▶ [What the task asks] From the line that includes "1. **Implement Downloads" to the last line of the records, inclusive, repeat each line exactly.

** Records for the exercise follows **

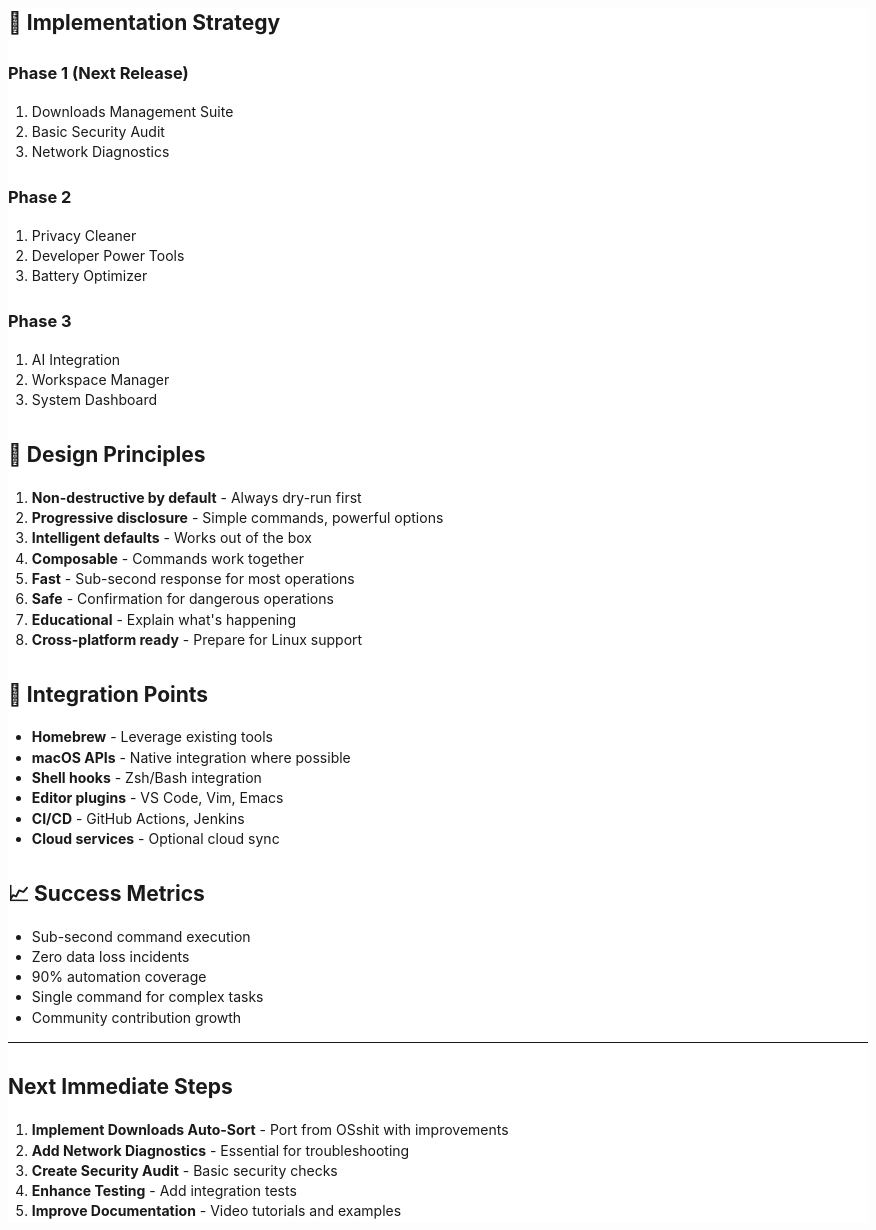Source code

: ## 🔧 Implementation Strategy

### Phase 1 (Next Release)
1. Downloads Management Suite
2. Basic Security Audit
3. Network Diagnostics

### Phase 2
1. Privacy Cleaner
2. Developer Power Tools
3. Battery Optimizer

### Phase 3
1. AI Integration
2. Workspace Manager
3. System Dashboard

## 🎯 Design Principles

1. **Non-destructive by default** - Always dry-run first
2. **Progressive disclosure** - Simple commands, powerful options
3. **Intelligent defaults** - Works out of the box
4. **Composable** - Commands work together
5. **Fast** - Sub-second response for most operations
6. **Safe** - Confirmation for dangerous operations
7. **Educational** - Explain what's happening
8. **Cross-platform ready** - Prepare for Linux support

## 🔄 Integration Points

- **Homebrew** - Leverage existing tools
- **macOS APIs** - Native integration where possible
- **Shell hooks** - Zsh/Bash integration
- **Editor plugins** - VS Code, Vim, Emacs
- **CI/CD** - GitHub Actions, Jenkins
- **Cloud services** - Optional cloud sync

## 📈 Success Metrics

- Sub-second command execution
- Zero data loss incidents
- 90% automation coverage
- Single command for complex tasks
- Community contribution growth

---

## Next Immediate Steps

1. **Implement Downloads Auto-Sort** - Port from OSshit with improvements
2. **Add Network Diagnostics** - Essential for troubleshooting
3. **Create Security Audit** - Basic security checks
4. **Enhance Testing** - Add integration tests
5. **Improve Documentation** - Video tutorials and examples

** End of Records for the exercise **

▶ [Solution]
1. **Implement Downloads Auto-Sort** - Port from OSshit with improvements
2. **Add Network Diagnostics** - Essential for troubleshooting
3. **Create Security Audit** - Basic security checks
4. **Enhance Testing** - Add integration tests
5. **Improve Documentation** - Video tutorials and examples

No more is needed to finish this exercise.